Family Roots is proposing a $650,000 project to convert the old Potbelly’s at 1147 S. Wabash Ave into a medical clinic. Obtained key zoning approval in September However, approval from the Zoning Appeals Board is required before the transaction can go through.
According to Family Roots CEO Matt Brewer, the project will create 30 to 50 construction jobs and 30 to 45 permanent jobs.It is one of the few black-owned clinics in the city and the first in the South Loop.Another black-owned clinic, Ivy Hall Opening in Bucktown in November.
A Southside native and Harvard Business graduate, Brewer is working on the project with a team that includes Daniel Farrell, Managing Partner of Silver Star Protection Group. Farrell oversees the clinic’s security plan, which includes extensive camera surveillance and security guards.
But most residents who attended Tuesday’s community meeting were unimpressed.
Residents of the neighboring building said the store was a traffic and safety issue that has plagued the area for years, from double-parking Trader Joe’s shoppers to delivery drivers clogging the alleys behind the building. said it would only exacerbate
“Sometimes you can’t enter that alley [to shop at Trader Joe’s] because of the truck. “When I went to Trader Joe’s, I was appalled because there were six to seven cars double parked on the left side of the street, disrupting all the traffic,” he said for many years near South Side. said Rosemary Garrett, who lives in…
Neighbor Winnie Dollar launched a petition to create an ordinance to create a “restricted cannabis zone,” banning dispensaries from setting up shop in primarily residential neighborhoods. She also started a petition against Family Roots. Overall, she said she got 100 signatures for her petition.
A retired nurse told Brewer that she supports his desire to open a clinic.
“We don’t need it there. I’d love to see a clinic dedicated to helping homeless people in the area. That way we can make better use of that space,” Dollear told Block Club. .
Farrell assured residents that the clinic’s security plan would benefit their neighbors.
Farrell’s team said it would create “concentric circles of protection” to keep employees and customers safe. The lighting outside the store is sufficient to identify faces and license plate numbers. Farrell said cameras capable of facial recognition will be installed around the clinic.
“Every corner of the facility has camera angles, except for the bathroom,” says Farrell.
Customers are greeted by security guards and pharmacy employees who scan their driver’s license or state ID to verify they are over 21 years old.
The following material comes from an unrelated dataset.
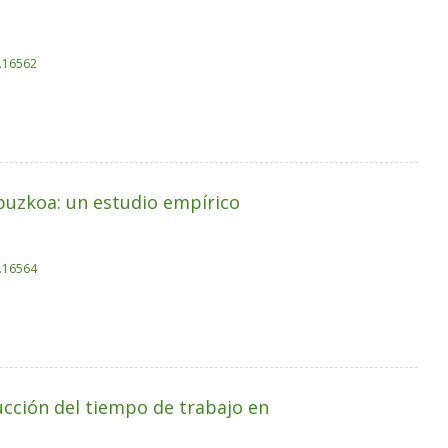
k.16562
ipuzkoa: un estudio empírico
k.16564
ducción del tiempo de trabajo en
You can smell and see the products for sale, but you can’t touch them, Farrell said. After making a decision, the customer goes to the cashier, where he presents his identification again.
Employees are then directed to storage in a restricted-access area. There is a ‘agent in charge’ and another employee stationed there to prevent theft. Hanging out, Farrell said. Customers exit through a separate door, making it easier for security guards to monitor customer exits.
Workers with restricted access to the area will be reviewed by the Illinois Office of Specialized Regulatory Affairs, which requires fingerprinting and background checks, Farrell said.
“Inventory checks are done in the morning and evening using the state’s biotrack system, which tracks products from seed to sale. Plants planted in the ground at grow centers are tagged with RFID tags. That tag continues from the cultivation center to harvest to packaging, and the product is tracked at every stage of delivery and sale,” said Farrell.
Another part of the security plan, says Farrell, is forming partnerships with police departments and getting input from commanders and sergeants on best practices.
Despite opposition from some neighbors, Brewer hopes to be able to reach an agreement with residents.
“We have a lot of support, but not many people will be able to attend on a rainy Tuesday night. “There was clearly a misunderstanding, but I’m sure we won’t,” Brewer said. “We can work with the community to figure it out.